The problem isn't specifically with the negativity of the assertion I am making. It actually has to do with the size of the domain in which such a proof would have to occur. If the domain is large enough, many positive assertions are also impossible to demonstrate definitively. Jim Lippard offers us a clear explanation of the problem.

This is really the idea behind the claim that "you can't prove a negative"--that we don't have the resources or ability to exhaustively enumerate all examples over the entire universe. But notice that this is an issue whether the proposition is positive or negative, and that all positive propositions have equivalent negative propositions, and vice versa. Also notice that, if the scope of the domain is sufficiently small, proof can be quite easy.Therefore, to all of you out there that I have admonished with the "you can't prove a negative" reprimand, I apologize. I was wrong, and I take credit for this failing. I should've said, “It is impossible to enumerate through all possibilities within the domain in a reasonable amount of time -- and thus, the burden of proof is yours!" It doesn't have quite the same zing, but at least it's accurate.

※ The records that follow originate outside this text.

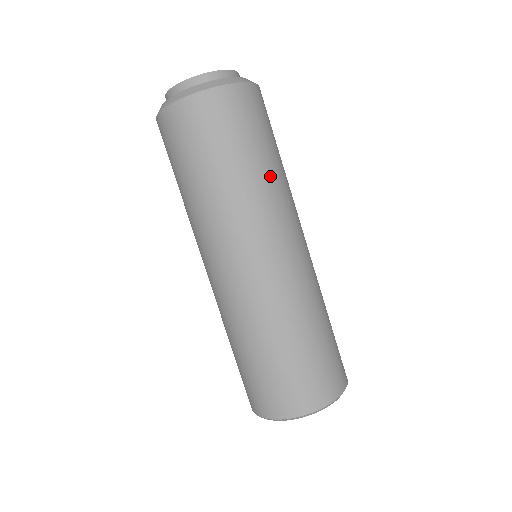
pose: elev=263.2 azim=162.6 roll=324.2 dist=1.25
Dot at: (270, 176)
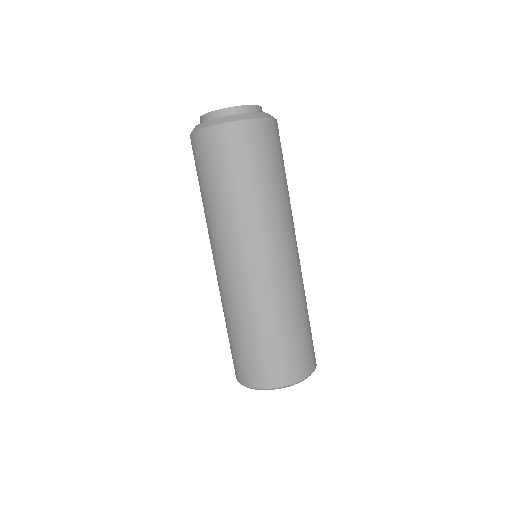
Dot at: (271, 196)
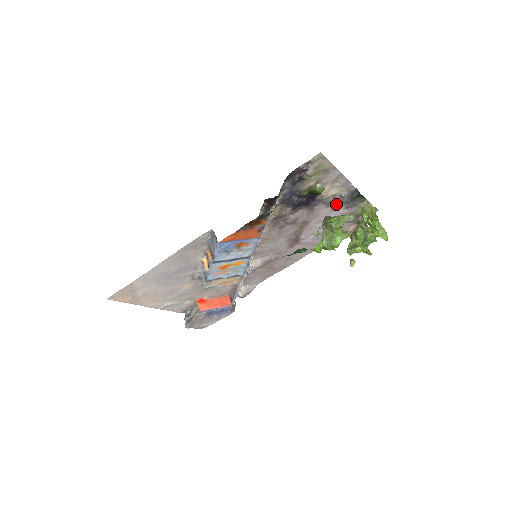
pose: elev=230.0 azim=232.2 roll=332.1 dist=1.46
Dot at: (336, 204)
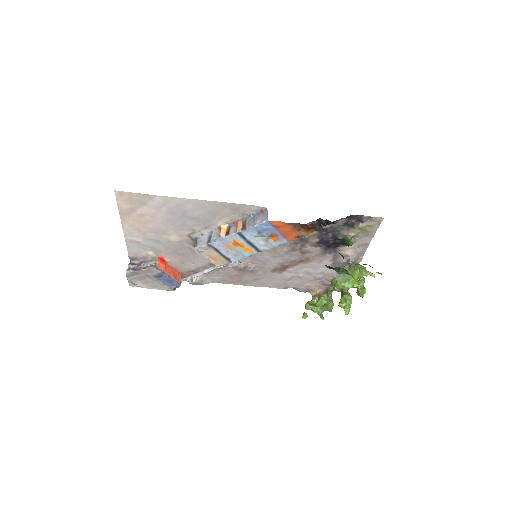
Dot at: (338, 263)
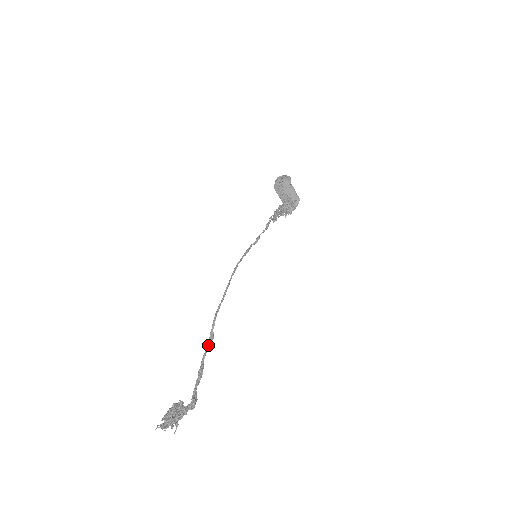
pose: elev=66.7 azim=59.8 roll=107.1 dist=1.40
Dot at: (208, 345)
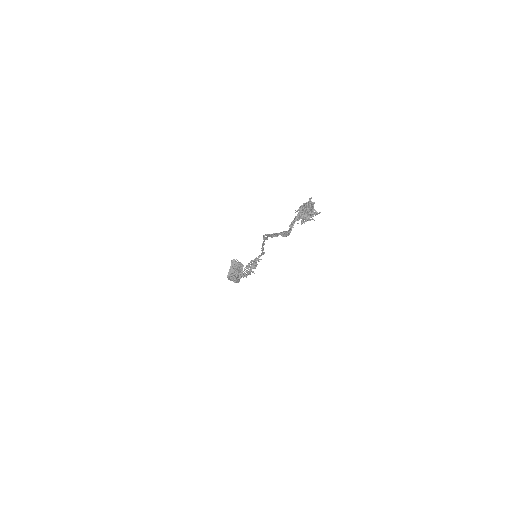
Dot at: occluded
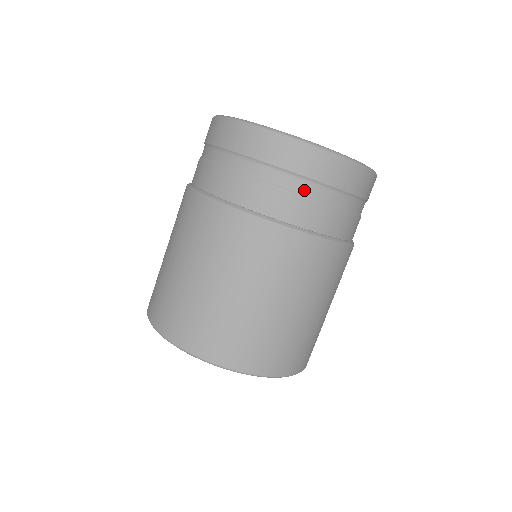
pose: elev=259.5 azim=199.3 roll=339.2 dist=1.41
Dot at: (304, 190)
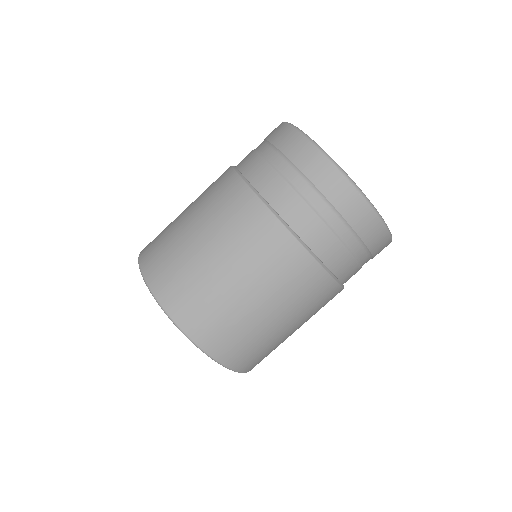
Dot at: (297, 184)
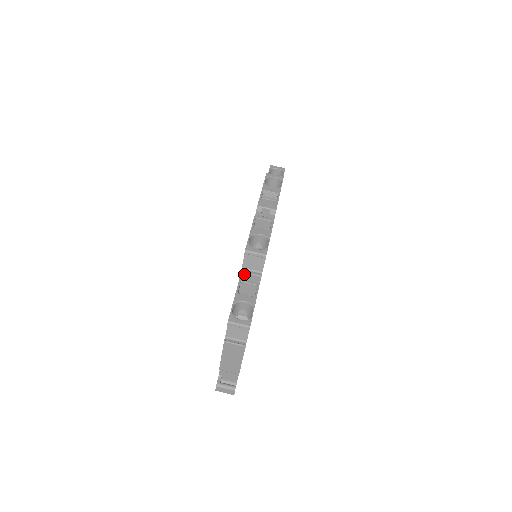
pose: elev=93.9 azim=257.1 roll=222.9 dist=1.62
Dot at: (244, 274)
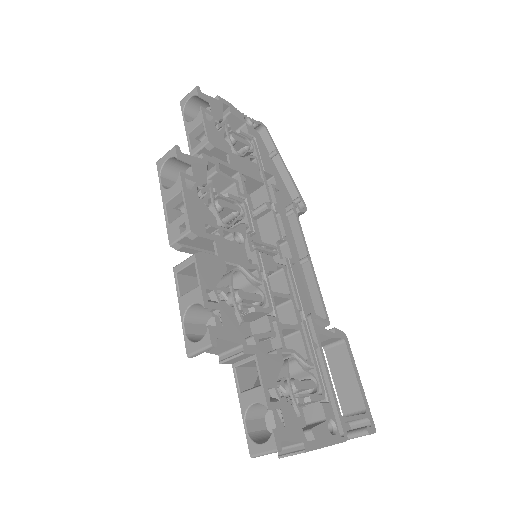
Dot at: (226, 362)
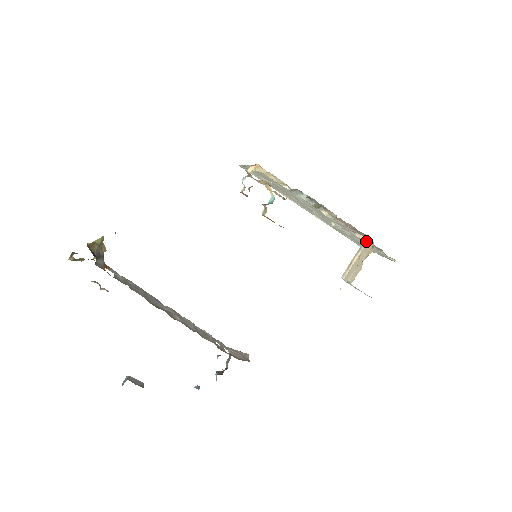
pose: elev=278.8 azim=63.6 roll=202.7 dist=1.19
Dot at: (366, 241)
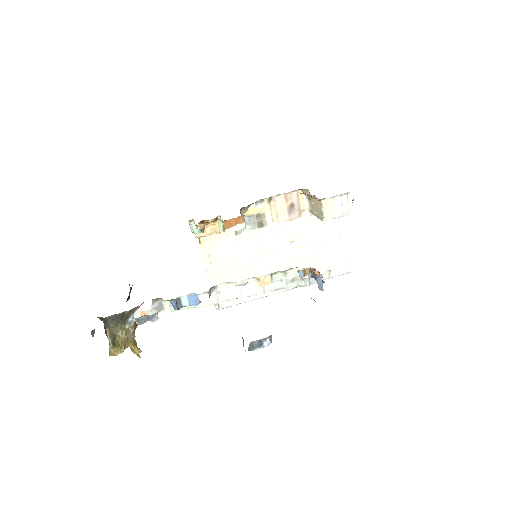
Dot at: (307, 206)
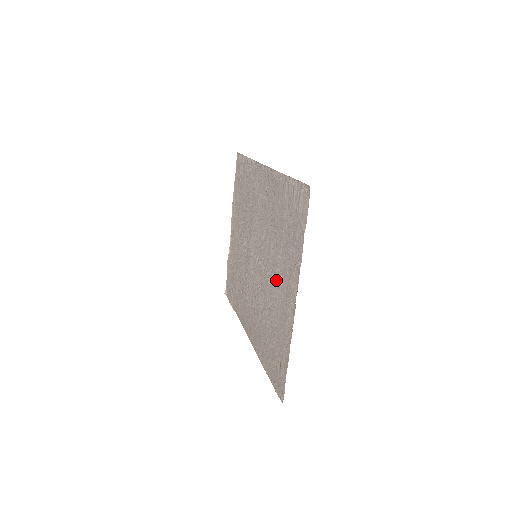
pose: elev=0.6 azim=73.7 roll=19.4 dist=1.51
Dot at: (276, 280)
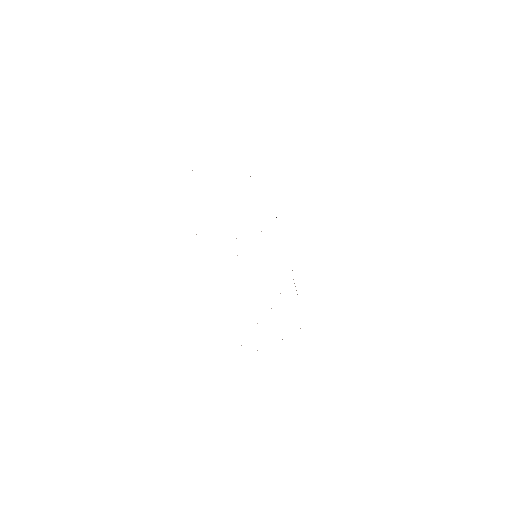
Dot at: occluded
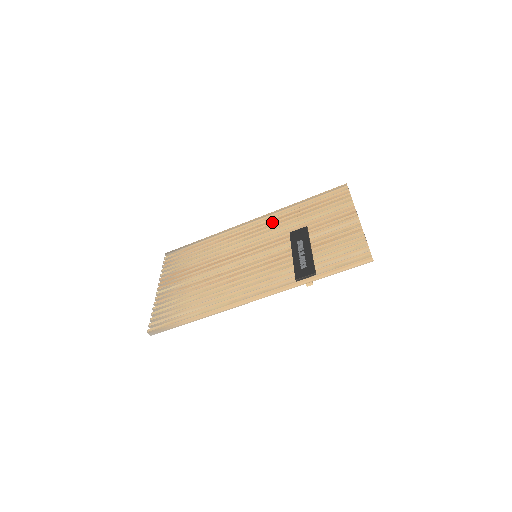
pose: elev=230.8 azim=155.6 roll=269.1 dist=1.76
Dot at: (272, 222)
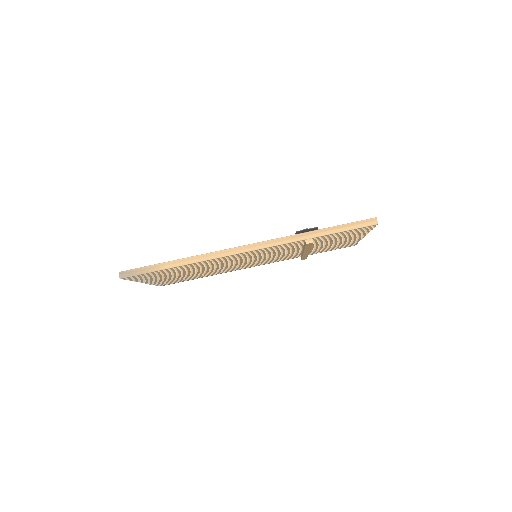
Dot at: occluded
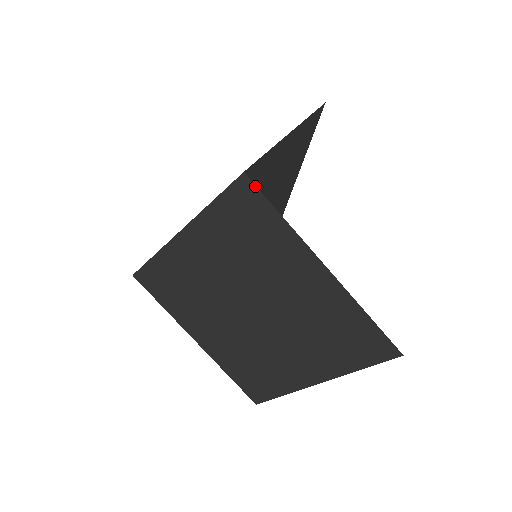
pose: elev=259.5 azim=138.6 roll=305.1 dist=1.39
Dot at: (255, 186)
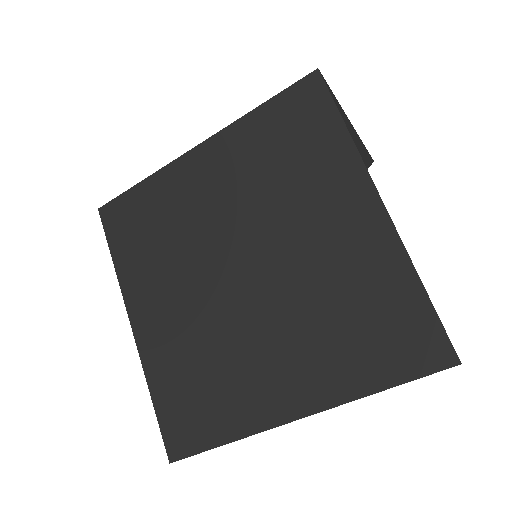
Dot at: (325, 85)
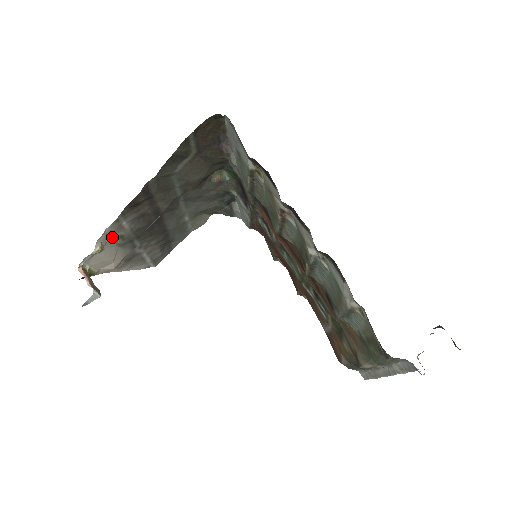
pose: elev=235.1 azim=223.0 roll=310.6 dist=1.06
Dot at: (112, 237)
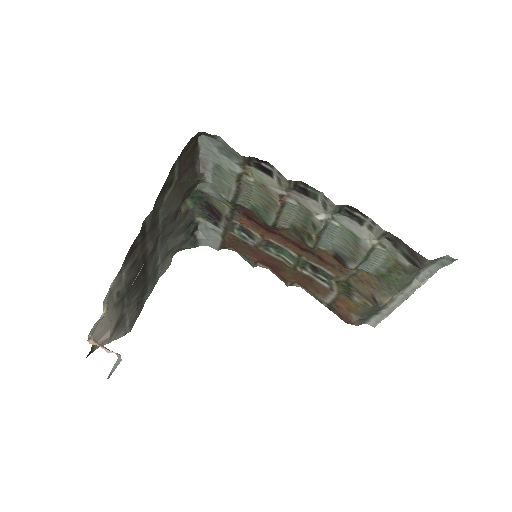
Dot at: (112, 295)
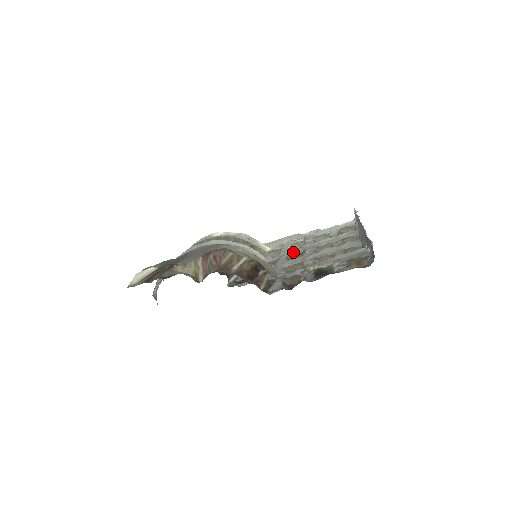
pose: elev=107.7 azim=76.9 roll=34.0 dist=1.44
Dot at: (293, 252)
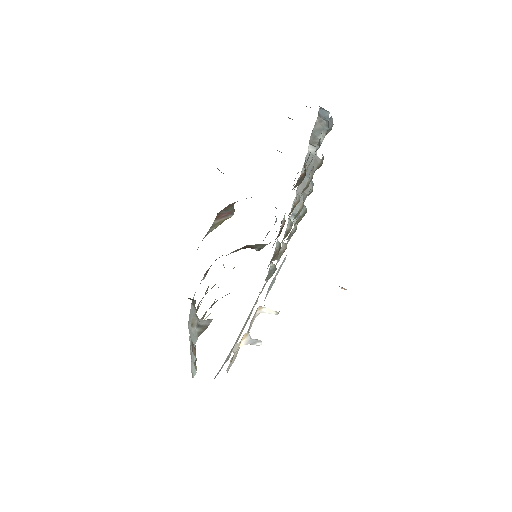
Dot at: occluded
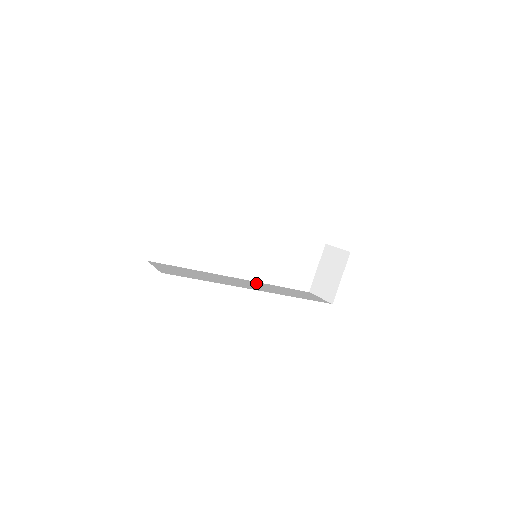
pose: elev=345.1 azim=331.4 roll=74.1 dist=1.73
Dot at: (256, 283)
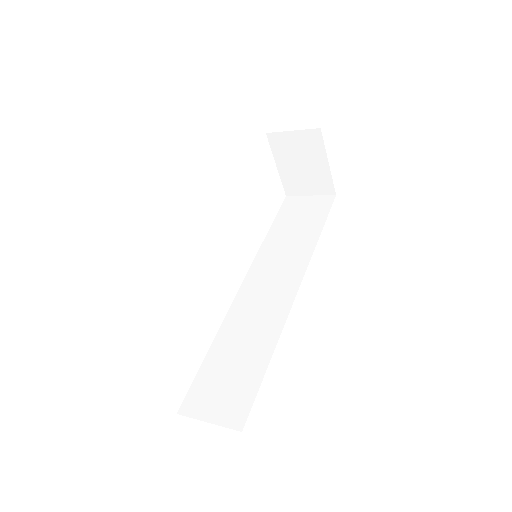
Dot at: (261, 266)
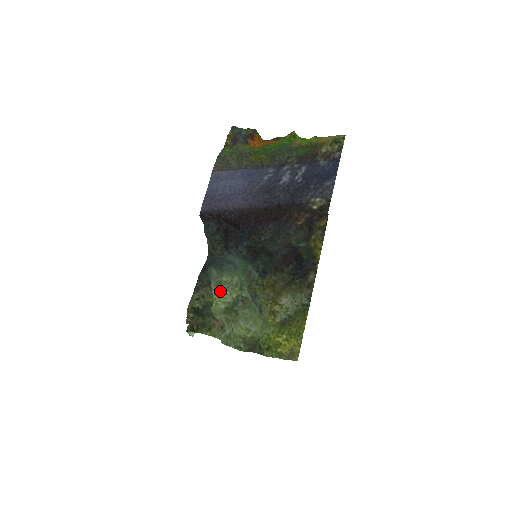
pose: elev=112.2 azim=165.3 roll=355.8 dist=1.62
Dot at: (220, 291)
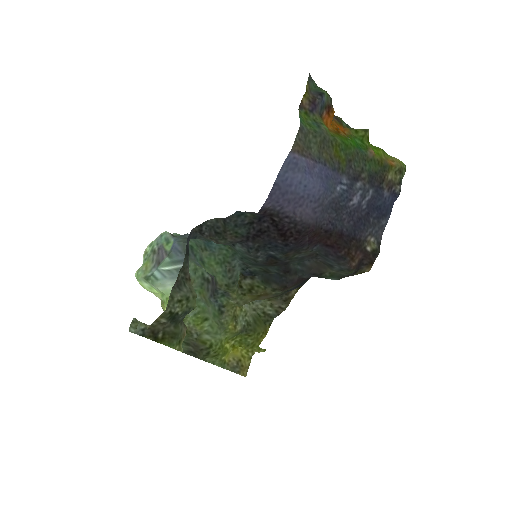
Dot at: occluded
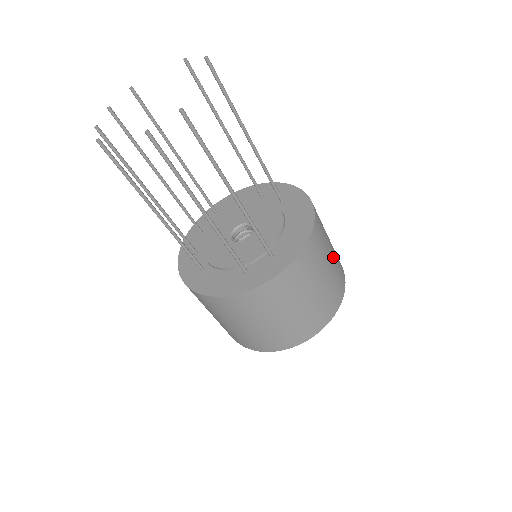
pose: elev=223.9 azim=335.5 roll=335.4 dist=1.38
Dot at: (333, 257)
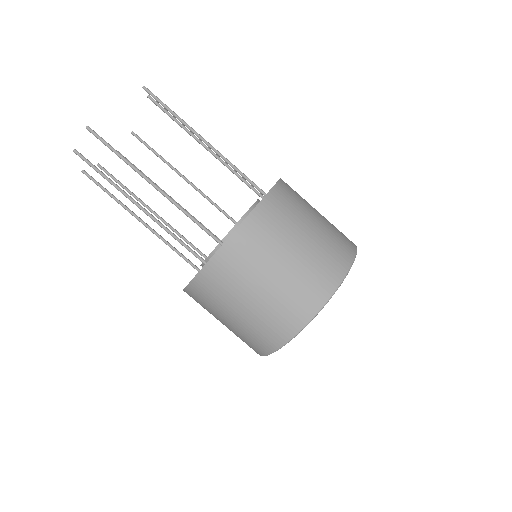
Dot at: (310, 242)
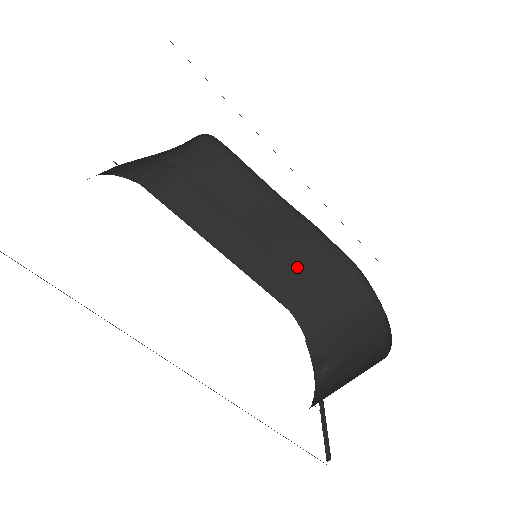
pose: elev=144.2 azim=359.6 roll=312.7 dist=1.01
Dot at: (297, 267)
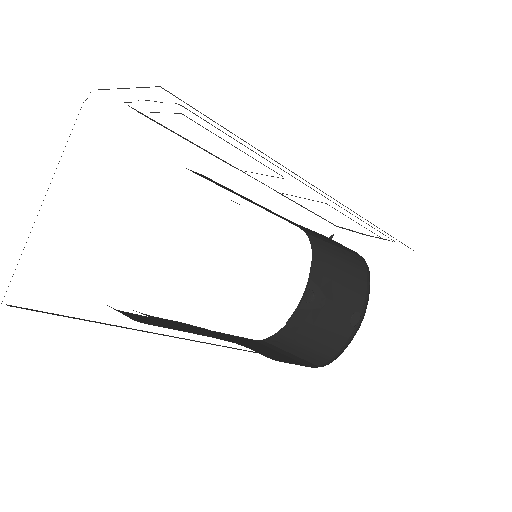
Dot at: occluded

Let's take our domain to be swans, and look at the property of being purple. Which of these statements is supposed to be impossible to prove? (1) All swans are purple. (2) Not all swans are purple. (3) There is a purple swan. (4) There is no purple swan. Now, statements (1) and (2) are easy to disprove and prove, respectively--each requires only a single non-purple swan to demonstrate. The former is a universal positive statement, the latter is a negated universal. Statement (3), a positive existential statement, requires only a single purple swan to prove, but takes a lot of enumeration to disprove. Statement (4), a negative existential, is a statement of the type that is supposed to be impossible to prove, and it clearly requires the most work to demonstrate, but only a single purple swan to disprove. (This statement is equivalent to the universal negative, "All swans are not-purple.")

All that lies behind the more precise statement, "you can't prove a universal negative (or negative existential) statement" is that the most straight-forward, direct manner of proof--exhaustive enumeration--is not always available due to practical limitations.

And, when you get down to it, it doesn't change a thing. So, for everyone out there who believes in aliens visiting Earth, Santa Claus, or Baathist WMD programs -- the burden is still yours. Step up if you can. Otherwise, don't let the door hit your ass on the way out.